Transcreva do texto de origem, sem nenhuma alteração, o trecho que começa em "O gatilho para" e termina em "no Youtube (https://www.youtube.com/LuizAntônioSenaJr).", incluindo essas palavras.

▸ Texto de origem:

········

O gatilho para criação dramatúrgica de tal situação ocorre em decorrência da pandemia do Covid-19, que desde dezembro de 2019 tem acentuado e acirrado as desigualdades sociais. O texto No Céu da Boca Não Tem Estrela – escrito pelo artista da cena, diretor teatral e dramaturgo Luiz Antônio Sena Jr. – estará disponível no site do autor (https://luizantoniosenajr.wixsite.com/my-site), assim como em suas redes sociais (Instagram e Facebook), e no dia 02 de março será lido ao vivo com transmissão online em seu canal no Youtube (https://www.youtube.com/LuizAntônioSenaJr).

A leitura dramática com direção do próprio autor, traz no elenco Akueran Neiji, Ana Paula Carneiro, Anderson Danttas, Fabíola Nansurê, Igor Nascimento, Matheuzza, Roquildes Junior e Silara Aguiar. A trama traz um panorama de um mundo em que só quem tem grana consegue viver e quem não tem vive das migalhas, tentando sobreviver, numa estrutura que não os olha e não os acolhe.

Atento ao mundo das “nuvens”, em que nossos corpos se tornam virtuais, dados disponíveis para o capitalismo, Sena Jr. questiona: “Quem são as estrelas dessa virtualidade? Quem tem escutado o outro? Quem tem feito o bem de verdade ou tem fackeado em stories e lives?. Vislumbrando o lucro, o outro vira mais um número para que essas estrelas ecoem nessa grande nuvem, nessa boca que está aberta para o caos?”

········

▸ Entradas fornecidas:
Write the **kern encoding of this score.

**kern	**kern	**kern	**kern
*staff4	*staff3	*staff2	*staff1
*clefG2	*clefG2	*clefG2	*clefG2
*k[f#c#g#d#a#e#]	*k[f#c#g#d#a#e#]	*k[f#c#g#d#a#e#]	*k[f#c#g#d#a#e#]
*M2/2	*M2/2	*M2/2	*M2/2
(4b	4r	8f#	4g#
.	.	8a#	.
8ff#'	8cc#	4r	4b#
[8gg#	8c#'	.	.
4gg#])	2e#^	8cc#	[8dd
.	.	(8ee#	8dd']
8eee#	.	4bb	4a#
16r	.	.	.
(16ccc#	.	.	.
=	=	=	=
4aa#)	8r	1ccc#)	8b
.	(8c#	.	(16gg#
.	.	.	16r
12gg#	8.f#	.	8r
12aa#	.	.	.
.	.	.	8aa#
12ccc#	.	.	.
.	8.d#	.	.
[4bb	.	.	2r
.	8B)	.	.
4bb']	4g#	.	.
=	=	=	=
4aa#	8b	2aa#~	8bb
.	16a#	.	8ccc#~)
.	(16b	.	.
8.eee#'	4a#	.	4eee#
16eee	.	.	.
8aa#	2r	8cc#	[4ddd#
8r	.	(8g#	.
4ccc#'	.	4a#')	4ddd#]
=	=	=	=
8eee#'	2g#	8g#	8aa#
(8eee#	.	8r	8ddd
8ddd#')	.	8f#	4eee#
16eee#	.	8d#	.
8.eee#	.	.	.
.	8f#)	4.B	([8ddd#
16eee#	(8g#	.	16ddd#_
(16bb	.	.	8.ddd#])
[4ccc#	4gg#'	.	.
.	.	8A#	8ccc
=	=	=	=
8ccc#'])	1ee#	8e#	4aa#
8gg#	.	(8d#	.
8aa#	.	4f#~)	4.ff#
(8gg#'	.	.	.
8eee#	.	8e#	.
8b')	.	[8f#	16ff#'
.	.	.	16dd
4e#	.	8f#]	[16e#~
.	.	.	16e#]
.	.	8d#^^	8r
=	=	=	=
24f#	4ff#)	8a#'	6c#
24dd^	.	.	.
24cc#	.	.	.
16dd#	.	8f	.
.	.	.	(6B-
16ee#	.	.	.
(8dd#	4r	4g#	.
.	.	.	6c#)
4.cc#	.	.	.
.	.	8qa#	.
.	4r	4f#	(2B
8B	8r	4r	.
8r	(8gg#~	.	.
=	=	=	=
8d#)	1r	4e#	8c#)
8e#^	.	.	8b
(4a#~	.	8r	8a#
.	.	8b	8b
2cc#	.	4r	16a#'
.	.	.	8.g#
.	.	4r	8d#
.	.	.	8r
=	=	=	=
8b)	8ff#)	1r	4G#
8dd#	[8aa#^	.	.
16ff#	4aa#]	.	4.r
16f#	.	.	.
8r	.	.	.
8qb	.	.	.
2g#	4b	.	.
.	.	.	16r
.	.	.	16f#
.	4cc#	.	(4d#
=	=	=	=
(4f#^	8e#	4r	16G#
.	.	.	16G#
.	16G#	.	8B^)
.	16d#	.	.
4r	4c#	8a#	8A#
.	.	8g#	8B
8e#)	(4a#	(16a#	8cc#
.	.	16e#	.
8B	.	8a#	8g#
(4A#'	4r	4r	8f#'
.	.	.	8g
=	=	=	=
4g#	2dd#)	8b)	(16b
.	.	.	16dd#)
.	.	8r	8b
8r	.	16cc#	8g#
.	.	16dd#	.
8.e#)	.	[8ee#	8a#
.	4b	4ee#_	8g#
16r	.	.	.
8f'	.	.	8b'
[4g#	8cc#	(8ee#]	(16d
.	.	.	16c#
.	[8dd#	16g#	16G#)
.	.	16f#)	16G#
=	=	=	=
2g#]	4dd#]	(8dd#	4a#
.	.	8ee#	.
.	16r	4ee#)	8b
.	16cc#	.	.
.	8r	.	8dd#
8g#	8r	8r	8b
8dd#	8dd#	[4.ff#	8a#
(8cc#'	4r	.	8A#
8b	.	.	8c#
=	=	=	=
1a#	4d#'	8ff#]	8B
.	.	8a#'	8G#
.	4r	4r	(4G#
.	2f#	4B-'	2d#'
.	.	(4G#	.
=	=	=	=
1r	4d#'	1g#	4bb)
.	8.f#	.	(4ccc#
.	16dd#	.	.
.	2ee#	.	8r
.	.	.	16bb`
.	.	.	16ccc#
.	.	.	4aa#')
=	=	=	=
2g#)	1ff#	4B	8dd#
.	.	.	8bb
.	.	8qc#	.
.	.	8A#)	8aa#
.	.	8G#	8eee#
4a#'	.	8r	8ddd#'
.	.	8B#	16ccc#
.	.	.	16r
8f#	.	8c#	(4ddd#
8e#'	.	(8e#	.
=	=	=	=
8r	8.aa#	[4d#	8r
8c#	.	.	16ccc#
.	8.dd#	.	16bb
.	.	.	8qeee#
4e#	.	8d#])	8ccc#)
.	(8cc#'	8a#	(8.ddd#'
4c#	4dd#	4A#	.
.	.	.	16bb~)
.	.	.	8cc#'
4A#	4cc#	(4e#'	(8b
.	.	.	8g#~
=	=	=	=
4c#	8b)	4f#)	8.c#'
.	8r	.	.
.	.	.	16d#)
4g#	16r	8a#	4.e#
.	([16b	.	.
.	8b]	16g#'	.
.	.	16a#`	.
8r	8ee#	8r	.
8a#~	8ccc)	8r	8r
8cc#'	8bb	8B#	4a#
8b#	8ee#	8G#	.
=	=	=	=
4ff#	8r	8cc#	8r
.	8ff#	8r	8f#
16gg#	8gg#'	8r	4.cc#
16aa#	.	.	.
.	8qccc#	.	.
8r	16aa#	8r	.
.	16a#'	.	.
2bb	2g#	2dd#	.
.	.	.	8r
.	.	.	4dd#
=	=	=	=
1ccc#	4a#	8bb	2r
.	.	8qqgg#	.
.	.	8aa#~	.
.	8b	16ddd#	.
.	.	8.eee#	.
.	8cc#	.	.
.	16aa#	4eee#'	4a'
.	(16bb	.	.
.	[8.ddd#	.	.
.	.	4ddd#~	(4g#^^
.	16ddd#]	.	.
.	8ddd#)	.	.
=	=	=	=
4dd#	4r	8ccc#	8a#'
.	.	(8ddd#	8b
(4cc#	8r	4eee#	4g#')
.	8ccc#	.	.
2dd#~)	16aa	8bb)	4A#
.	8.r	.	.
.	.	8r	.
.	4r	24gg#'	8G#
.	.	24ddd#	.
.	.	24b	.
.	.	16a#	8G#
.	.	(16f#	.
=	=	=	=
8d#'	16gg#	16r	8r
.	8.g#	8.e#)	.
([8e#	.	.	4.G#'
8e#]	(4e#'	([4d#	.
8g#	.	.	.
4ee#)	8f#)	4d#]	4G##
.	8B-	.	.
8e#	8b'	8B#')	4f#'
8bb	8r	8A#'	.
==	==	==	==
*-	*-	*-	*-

········

▸ Resultado do exercício:
O gatilho para criação dramatúrgica de tal situação ocorre em decorrência da pandemia do Covid-19, que desde dezembro de 2019 tem acentuado e acirrado as desigualdades sociais. O texto No Céu da Boca Não Tem Estrela – escrito pelo artista da cena, diretor teatral e dramaturgo Luiz Antônio Sena Jr. – estará disponível no site do autor (https://luizantoniosenajr.wixsite.com/my-site), assim como em suas redes sociais (Instagram e Facebook), e no dia 02 de março será lido ao vivo com transmissão online em seu canal no Youtube (https://www.youtube.com/LuizAntônioSenaJr).